I am given the curve $G = (x_1-x_2)^3 - x_0 x_1^2$ and want to compute all of its regular points whose tangents go through $[0:0:1]$.
Firts, the line $L = ax_0 + bx_1 + cx_2$ has to go through $[0:0:1]$.$ \implies c = 0 $ and hence $L = ax_0 + bx_1$.
Since are looking for the intersection of a line with the curve G in a regular point, the intersection multiplicity will be $1$. I can parametrize $G$ as $[t_0, t_1] \mapsto [(t_0-t_1)^3:t_0^3:t_0^2t_1]$. If I substitute this in $L$ I get: $a(t_0-t_1)^3 + bt_0^3$ and then I should somehow be able to get the tangents and the multiplicities.
But I am not sure if I am going the right way, and if so, how to proceed.
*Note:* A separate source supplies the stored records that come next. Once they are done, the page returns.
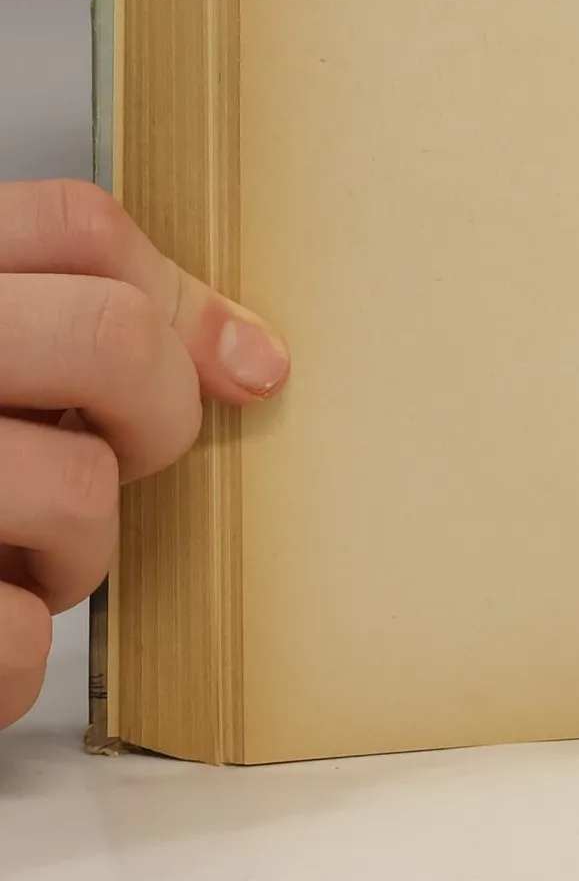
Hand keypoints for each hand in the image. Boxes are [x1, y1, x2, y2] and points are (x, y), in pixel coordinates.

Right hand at [0, 181, 290, 731]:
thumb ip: (69, 325)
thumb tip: (252, 363)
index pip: (75, 227)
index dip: (178, 299)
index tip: (237, 367)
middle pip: (109, 336)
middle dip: (159, 415)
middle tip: (124, 460)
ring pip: (79, 491)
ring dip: (77, 551)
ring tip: (11, 555)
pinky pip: (20, 634)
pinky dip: (15, 652)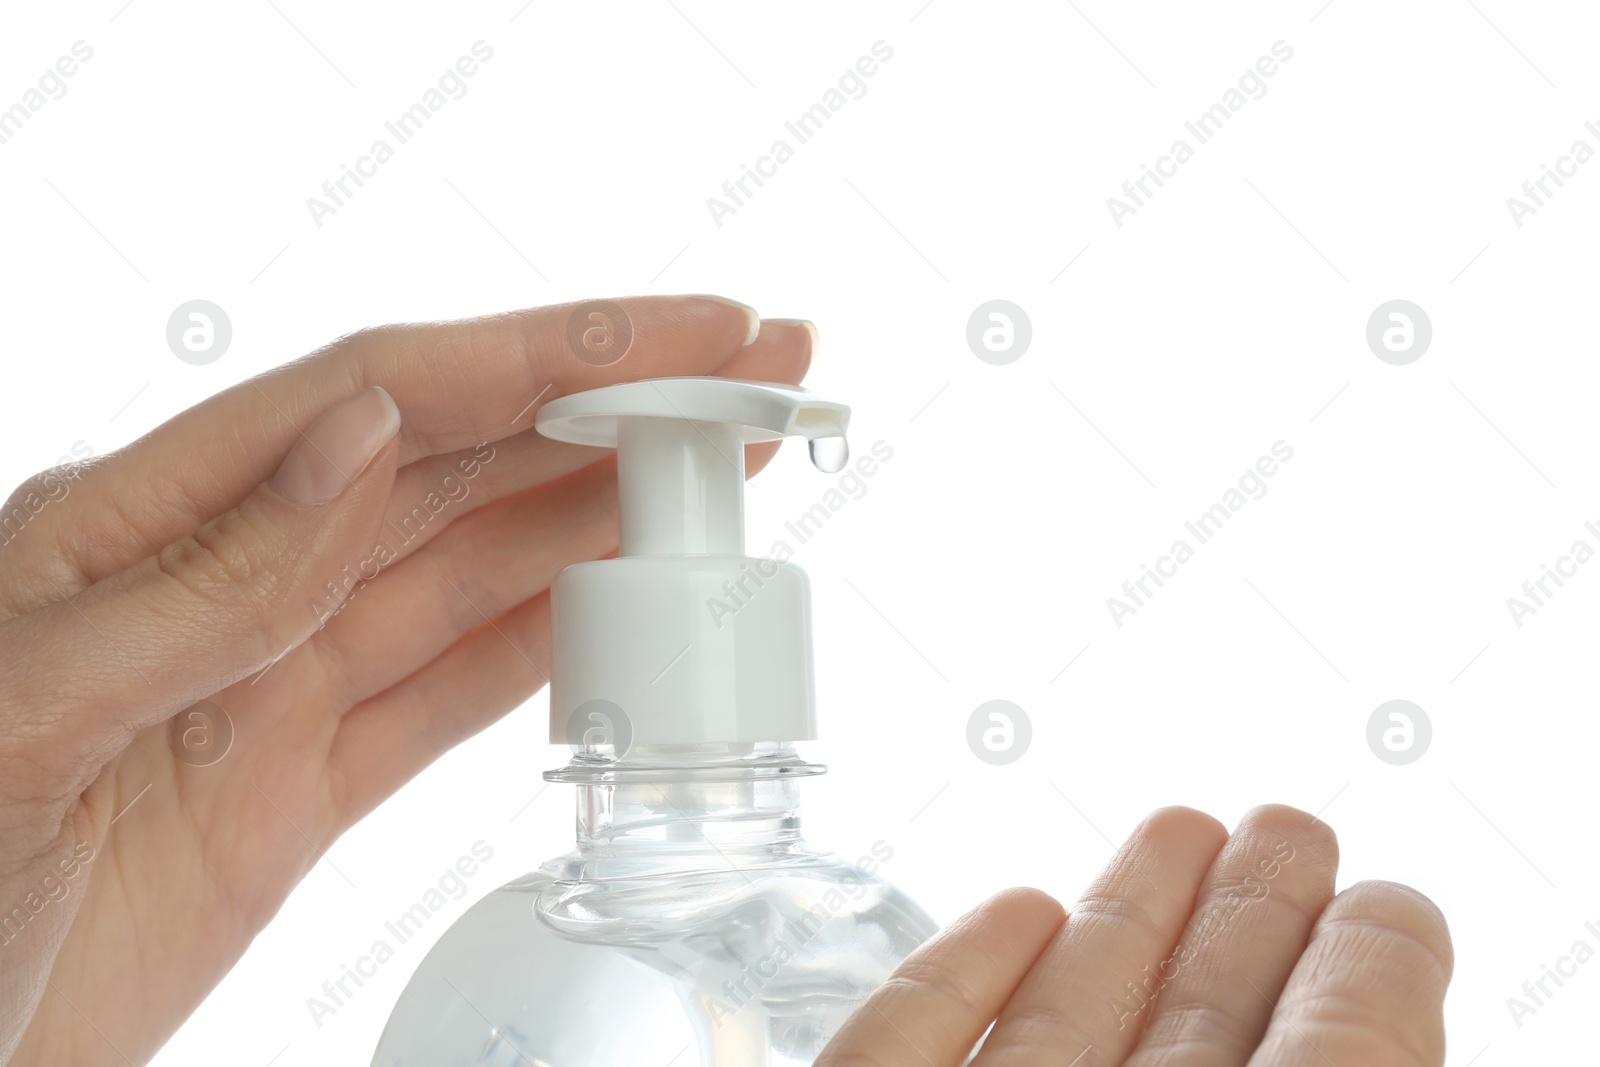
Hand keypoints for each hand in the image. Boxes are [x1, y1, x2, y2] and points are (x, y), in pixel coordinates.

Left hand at [0, 296, 812, 1064]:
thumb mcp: (22, 713)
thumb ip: (208, 578)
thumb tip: (359, 434)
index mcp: (143, 525)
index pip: (387, 397)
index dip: (550, 354)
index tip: (685, 334)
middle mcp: (225, 582)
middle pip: (459, 465)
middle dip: (618, 409)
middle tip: (755, 371)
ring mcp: (271, 684)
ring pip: (477, 571)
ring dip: (608, 511)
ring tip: (727, 468)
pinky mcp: (299, 788)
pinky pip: (452, 694)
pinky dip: (552, 643)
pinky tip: (626, 601)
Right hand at [819, 804, 1451, 1066]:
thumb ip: (1358, 1049)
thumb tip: (1397, 930)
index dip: (1353, 979)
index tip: (1380, 897)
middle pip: (1186, 1040)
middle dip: (1242, 922)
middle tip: (1285, 826)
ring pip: (1052, 1031)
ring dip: (1120, 919)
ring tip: (1180, 827)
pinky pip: (897, 1049)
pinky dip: (954, 970)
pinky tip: (1018, 911)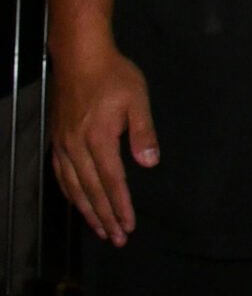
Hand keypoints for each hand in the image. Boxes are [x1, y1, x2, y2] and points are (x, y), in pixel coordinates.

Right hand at [50, 41, 157, 244]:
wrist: (80, 56)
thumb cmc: (114, 76)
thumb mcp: (138, 100)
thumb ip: (144, 133)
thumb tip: (149, 163)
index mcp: (99, 139)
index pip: (112, 182)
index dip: (121, 206)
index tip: (128, 226)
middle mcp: (77, 147)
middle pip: (92, 191)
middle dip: (105, 217)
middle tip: (116, 238)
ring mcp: (63, 144)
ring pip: (74, 187)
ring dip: (87, 210)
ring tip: (99, 228)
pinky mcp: (57, 139)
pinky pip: (61, 174)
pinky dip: (70, 193)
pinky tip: (77, 202)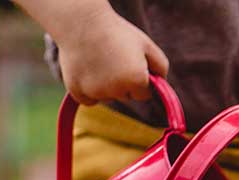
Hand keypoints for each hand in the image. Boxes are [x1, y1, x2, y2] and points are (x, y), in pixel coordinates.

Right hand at [54, 7, 168, 105]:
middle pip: (125, 96)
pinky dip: (89, 90)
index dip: (139, 80)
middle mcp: (117, 90)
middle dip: (123, 83)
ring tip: (100, 61)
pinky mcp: (77, 92)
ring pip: (107, 98)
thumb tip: (162, 84)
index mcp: (137, 80)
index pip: (144, 94)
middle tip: (114, 59)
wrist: (81, 21)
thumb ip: (160, 66)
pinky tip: (88, 70)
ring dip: (106, 87)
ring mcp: (96, 92)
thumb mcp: (146, 44)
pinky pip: (89, 99)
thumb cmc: (116, 31)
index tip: (131, 65)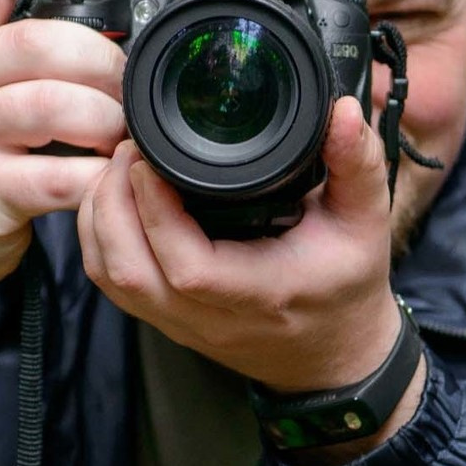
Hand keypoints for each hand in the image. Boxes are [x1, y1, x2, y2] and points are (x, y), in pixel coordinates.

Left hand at [77, 94, 409, 404]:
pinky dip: (100, 238)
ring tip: (116, 168)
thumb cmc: (345, 287)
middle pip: (129, 272)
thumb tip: (343, 110)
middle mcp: (211, 317)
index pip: (189, 267)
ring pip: (110, 278)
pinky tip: (114, 198)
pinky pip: (110, 282)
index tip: (148, 157)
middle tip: (126, 149)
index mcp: (261, 293)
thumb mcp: (366, 222)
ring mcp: (180, 323)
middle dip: (113, 203)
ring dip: (99, 219)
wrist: (332, 355)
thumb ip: (358, 163)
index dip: (156, 211)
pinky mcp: (163, 319)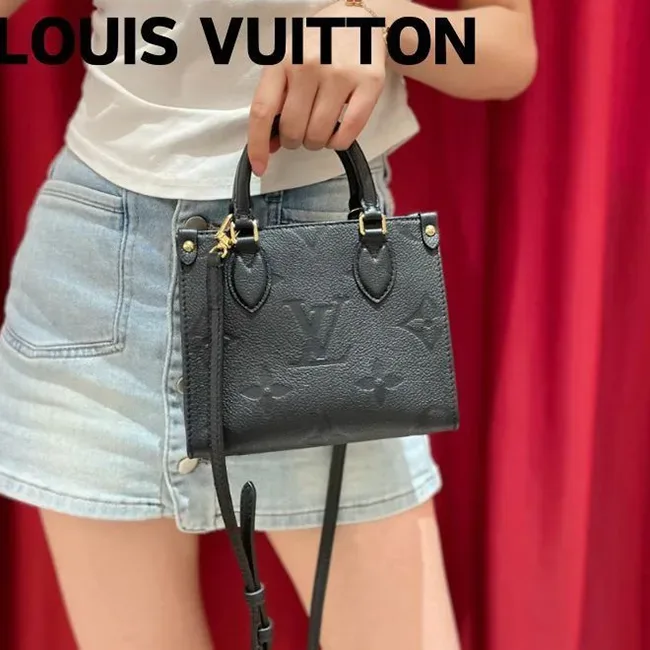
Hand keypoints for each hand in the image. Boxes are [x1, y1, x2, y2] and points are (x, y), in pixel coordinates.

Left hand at [247, 0, 386, 175]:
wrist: (359, 19)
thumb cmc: (318, 45)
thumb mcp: (288, 62)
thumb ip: (277, 99)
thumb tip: (269, 144)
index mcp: (282, 60)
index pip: (262, 111)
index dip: (257, 145)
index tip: (259, 166)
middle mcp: (309, 65)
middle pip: (292, 129)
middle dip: (294, 140)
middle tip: (302, 131)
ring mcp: (340, 74)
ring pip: (318, 135)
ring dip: (317, 142)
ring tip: (321, 128)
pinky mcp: (369, 83)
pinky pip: (347, 133)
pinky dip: (339, 142)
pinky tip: (337, 132)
$(x_1-x_2)^3-x_0x_1^2=0$ has dual $27 X_0 X_1^2+54X_0X_1X_2+27X_0X_2^2-4X_2^2=0$ and $(x_0:x_1:x_2)=(0:0:1)$ corresponds to $X_2=0$ via $x_0X_0+x_1X_2+x_2X_2=0.$ Intersecting we get $\langle 27 X_0 X_1^2+54X_0X_1X_2+27X_0X_2^2-4X_2^2, X_2\rangle=\langle X_2, X_0X_1^2\rangle$ i.e. $(X_0:X_1:X_2)=(0:1:0)$ corresponding to $x_1=0$ and $(X_0:X_1:X_2)=(1:0:0)$ (doubly) corresponding to $x_0=0.$ The tangents through $(x_0:x_1:x_2)=(0:0:1)$ are therefore $x_0=0$ and $x_1=0.$ But only the latter to a regular point of the curve.